(Text data extracted from pages)
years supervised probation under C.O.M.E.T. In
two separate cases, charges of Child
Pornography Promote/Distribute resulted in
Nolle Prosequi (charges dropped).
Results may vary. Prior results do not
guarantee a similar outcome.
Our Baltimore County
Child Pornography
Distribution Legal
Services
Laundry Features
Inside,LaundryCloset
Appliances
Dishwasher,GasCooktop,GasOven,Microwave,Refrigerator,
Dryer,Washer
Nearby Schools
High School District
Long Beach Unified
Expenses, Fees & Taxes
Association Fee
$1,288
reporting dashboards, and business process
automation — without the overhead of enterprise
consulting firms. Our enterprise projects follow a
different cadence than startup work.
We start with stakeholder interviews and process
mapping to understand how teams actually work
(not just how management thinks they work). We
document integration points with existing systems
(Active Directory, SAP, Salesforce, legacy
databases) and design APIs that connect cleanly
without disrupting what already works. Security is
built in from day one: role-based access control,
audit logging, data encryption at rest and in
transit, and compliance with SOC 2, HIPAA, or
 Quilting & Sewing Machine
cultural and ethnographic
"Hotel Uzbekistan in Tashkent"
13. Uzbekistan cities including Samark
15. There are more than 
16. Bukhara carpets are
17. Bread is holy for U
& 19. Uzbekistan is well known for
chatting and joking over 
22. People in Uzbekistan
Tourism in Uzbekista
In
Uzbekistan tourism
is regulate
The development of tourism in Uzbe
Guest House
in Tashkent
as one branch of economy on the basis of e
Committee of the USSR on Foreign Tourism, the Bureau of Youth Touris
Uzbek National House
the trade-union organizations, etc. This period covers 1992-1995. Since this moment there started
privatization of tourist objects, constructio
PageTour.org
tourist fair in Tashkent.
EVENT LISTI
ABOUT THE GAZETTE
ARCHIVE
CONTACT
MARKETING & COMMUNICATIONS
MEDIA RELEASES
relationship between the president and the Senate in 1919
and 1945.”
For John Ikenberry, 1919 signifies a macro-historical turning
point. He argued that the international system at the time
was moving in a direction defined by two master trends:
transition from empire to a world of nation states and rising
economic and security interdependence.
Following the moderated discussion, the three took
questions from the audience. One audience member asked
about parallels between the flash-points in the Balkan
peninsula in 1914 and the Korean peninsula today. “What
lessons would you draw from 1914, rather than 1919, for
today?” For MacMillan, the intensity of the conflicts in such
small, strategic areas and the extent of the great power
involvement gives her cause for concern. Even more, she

> PROBLEM TO SOLVE
Please return every line of the listing above verbatim, keeping the original order and wording.

> EXPECTED ANSWER
years supervised probation under C.O.M.E.T. In
two separate cases, charges of Child
Pornography Promote/Distribute resulted in
Nolle Prosequi (charges dropped).
Results may vary. Prior results do not
guarantee a similar outcome.
Our Baltimore County
Child Pornography
Distribution Legal
Services
Laundry Features
Inside,LaundryCloset
Appliances
Dishwasher,GasCooktop,GasOven,Microwave,Refrigerator,
Dryer,Washer
Nearby Schools
High School District
Long Beach Unified
Expenses, Fees & Taxes
Association Fee
$1,288
reporting dashboards, and business process
automation — without the overhead of enterprise
consulting firms. Our enterprise projects follow a
different cadence than startup work.
We start with stakeholder interviews and process
mapping to understand how teams actually work
(not just how management thinks they work). We
document integration points with existing systems
(Active Directory, SAP, Salesforce, legacy
databases) and design APIs that connect cleanly
without disrupting what already works. Security is
built in from day one: role-based access control,
audit logging, data encryption at rest and in
transit, and compliance with SOC 2, HIPAA, or
 Quilting & Sewing Machine
cultural and ethnographic
"Hotel Uzbekistan in Tashkent"
13. Uzbekistan cities including Samark
15. There are more than 
16. Bukhara carpets are
17. Bread is holy for U
& 19. Uzbekistan is well known for
chatting and joking over 
22. People in Uzbekistan
Tourism in Uzbekista
In
Uzbekistan tourism
is regulate
The development of tourism in Uzbe
Guest House
in Tashkent
as one branch of economy on the basis of e
Committee of the USSR on Foreign Tourism, the Bureau of Youth Touris
Uzbek National House
the trade-union organizations, etc. This period covers 1992-1995. Since this moment there started
privatization of tourist objects, constructio
PageTour.org
tourist fair in Tashkent.
EVENT LISTI
ABOUT THE GAZETTE
ARCHIVE
CONTACT
MARKETING & COMMUNICATIONS
MEDIA RELEASES
relationship between the president and the Senate in 1919
and 1945.”
For John Ikenberry, 1919 signifies a macro-historical turning
point. He argued that the international system at the time
was moving in a direction defined by two master trends:
transition from empire to a world of nation states and rising
economic and security interdependence.
Following the moderated discussion, the three took
questions from the audience. One audience member asked
about parallels between the flash-points in the Balkan
peninsula in 1914 and the Korean peninsula today. “What
lessons would you draw from 1914, rather than 1919, for
today?” For MacMillan, the intensity of the conflicts in such
small, strategic areas and the extent of the great power
involvement gives her cause for concern. Even more, she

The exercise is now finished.